[Request]
Set down the material exactly. Keep every line.

[Records shown]
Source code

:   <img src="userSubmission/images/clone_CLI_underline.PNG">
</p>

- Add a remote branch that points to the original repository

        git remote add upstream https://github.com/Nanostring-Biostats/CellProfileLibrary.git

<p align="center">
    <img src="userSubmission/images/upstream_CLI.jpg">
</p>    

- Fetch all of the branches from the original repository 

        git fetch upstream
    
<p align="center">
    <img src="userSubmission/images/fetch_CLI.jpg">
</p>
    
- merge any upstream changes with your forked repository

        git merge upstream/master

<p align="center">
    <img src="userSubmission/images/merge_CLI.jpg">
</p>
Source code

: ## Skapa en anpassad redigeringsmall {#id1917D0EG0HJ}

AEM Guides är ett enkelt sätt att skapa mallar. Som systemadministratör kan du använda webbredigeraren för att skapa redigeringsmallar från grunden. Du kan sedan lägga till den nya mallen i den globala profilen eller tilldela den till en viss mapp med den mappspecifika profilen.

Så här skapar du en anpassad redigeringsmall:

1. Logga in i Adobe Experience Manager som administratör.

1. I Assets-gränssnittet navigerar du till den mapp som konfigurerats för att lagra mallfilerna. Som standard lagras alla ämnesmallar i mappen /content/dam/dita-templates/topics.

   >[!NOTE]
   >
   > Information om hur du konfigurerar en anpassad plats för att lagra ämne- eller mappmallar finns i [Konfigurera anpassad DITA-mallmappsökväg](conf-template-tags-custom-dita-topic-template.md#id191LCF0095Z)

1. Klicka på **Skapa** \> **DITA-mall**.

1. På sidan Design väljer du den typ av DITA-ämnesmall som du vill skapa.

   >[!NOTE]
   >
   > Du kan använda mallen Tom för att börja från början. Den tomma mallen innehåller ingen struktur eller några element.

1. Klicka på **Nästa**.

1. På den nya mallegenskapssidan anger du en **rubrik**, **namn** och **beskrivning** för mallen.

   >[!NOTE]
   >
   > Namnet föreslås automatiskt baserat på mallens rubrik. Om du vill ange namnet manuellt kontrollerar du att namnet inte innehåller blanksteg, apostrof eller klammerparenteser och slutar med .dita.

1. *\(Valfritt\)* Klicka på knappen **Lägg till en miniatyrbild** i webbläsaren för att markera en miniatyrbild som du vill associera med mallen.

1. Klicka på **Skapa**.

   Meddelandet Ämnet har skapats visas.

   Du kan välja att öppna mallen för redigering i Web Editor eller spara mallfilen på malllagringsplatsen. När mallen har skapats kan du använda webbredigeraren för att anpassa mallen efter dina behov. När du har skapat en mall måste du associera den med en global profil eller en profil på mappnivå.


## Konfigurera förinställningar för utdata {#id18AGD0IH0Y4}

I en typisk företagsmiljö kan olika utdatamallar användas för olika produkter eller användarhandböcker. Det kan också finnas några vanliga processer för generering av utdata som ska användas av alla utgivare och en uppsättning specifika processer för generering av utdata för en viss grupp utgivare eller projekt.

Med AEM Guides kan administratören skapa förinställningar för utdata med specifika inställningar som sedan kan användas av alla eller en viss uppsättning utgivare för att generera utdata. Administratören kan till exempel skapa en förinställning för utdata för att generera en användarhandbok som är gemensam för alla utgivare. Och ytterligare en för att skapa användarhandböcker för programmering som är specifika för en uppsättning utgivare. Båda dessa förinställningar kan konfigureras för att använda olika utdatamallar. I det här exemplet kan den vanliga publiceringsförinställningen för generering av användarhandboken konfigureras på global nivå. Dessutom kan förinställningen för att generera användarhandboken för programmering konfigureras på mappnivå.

[Result of the task]
Source code

:   <img src="userSubmission/images/clone_CLI_underline.PNG">
</p>

- Add a remote branch that points to the original repository

        git remote add upstream https://github.com/Nanostring-Biostats/CellProfileLibrary.git

<p align="center">
    <img src="userSubmission/images/upstream_CLI.jpg">
</p>    

- Fetch all of the branches from the original repository 

        git fetch upstream
    
<p align="center">
    <img src="userSubmission/images/fetch_CLI.jpg">
</p>
    
- merge any upstream changes with your forked repository

        git merge upstream/master

<p align="center">
    <img src="userSubmission/images/merge_CLI.jpg">
</p>
Source code

: ## Skapa en anpassad redigeringsmall {#id1917D0EG0HJ}

AEM Guides är ett enkelt sätt att skapa mallar. Som systemadministratör kan du använda webbredigeraren för att skapa redigeringsmallar från grunden. Du kan sedan lägga till den nya mallen i den globala profilen eller tilldela den till en viss mapp med den mappspecifika profilen.

Så här skapar du en anpassad redigeringsmall:

1. Logga in i Adobe Experience Manager som administratör.

1. I Assets-gränssnittet navigerar du till den mapp som konfigurerats för att lagra mallfilerna. Som standard lagras alla ämnesmallar i mappen /content/dam/dita-templates/topics.

   >[!NOTE]
   >
   > Information om hur du konfigurerar en anpassad plats för att lagra ämne- eller mappmallar finns i [Konfigurera anpassad DITA-mallmappsökväg](conf-template-tags-custom-dita-topic-template.md#id191LCF0095Z)

1. Klicka på **Skapa** \> **DITA-mall**.

1. På sidan Design väljer du den typ av DITA-ämnesmall som du vill skapa.

   >[!NOTE]
   >
   > Du kan använda mallen Tom för att börja från början. Den tomma mallen innehåller ingen struktur eller några element.

1. Klicka på **Nästa**.

1. På den nya mallegenskapssidan anger du en **rubrik**, **namn** och **beskrivning** för mallen.

   >[!NOTE]
   >
   > Namnet föreslås automatiskt baserat på mallens rubrik. Om du vill ange namnet manuellt kontrollerar du att namnet inte innehåller blanksteg, apostrof eller klammerparenteser och slutar med .dita.

1. *\(Valfritt\)* Klicka på knappen **Lägg till en miniatyrbild** i webbläsaren för att markera en miniatyrbild som du vill associera med mallen.

1. Klicka på **Skapa**.

   Meddelandet Ämnet har skapats visas.

   Du kan välja att öppna mallen för redigering i Web Editor eller spara mallfilen på malllagringsplatsen. När mallen har skapats kan du använda webbredigeraren för att anpassa mallen efter dina behov. När du har skapat en mall måste du associera den med en global profil eller en profil på mappnivå.


## Konfigurera förinställningar för utdata {#id18AGD0IH0Y4}

I en typisk företagsmiljö kan olika utdatamallar användas för olika produkter eller användarhandböcker. Det kan också finnas några vanliga processer för generering av utdata som ska användas av alla utgivare och en uppsättning specifika processer för generering av utdata för en viss grupp utgivare eller projekt.

Med AEM Guides kan administratören skapa förinställningar för utdata med specifika inställningar som sedan kan användas av alla eller en viss uppsättning utgivare för att generera utdata. Administratören kan till exempel skapa en förinställning för utdata för att generera en användarhandbok som är gemensam för alla utgivare. Och ytterligare en för att skapa användarhandböcker för programmering som är specifika för en uppsättning utgivare. Båda dessa förinställningar kan konfigureras för att använda olika utdatamallar. I det här exemplet kan den vanliga publiceringsförinställningen för generering av användarhandboken konfigureras på global nivå. Dessutom kan förinställningen för att generera användarhandboken för programmering konfigureras på mappnivå.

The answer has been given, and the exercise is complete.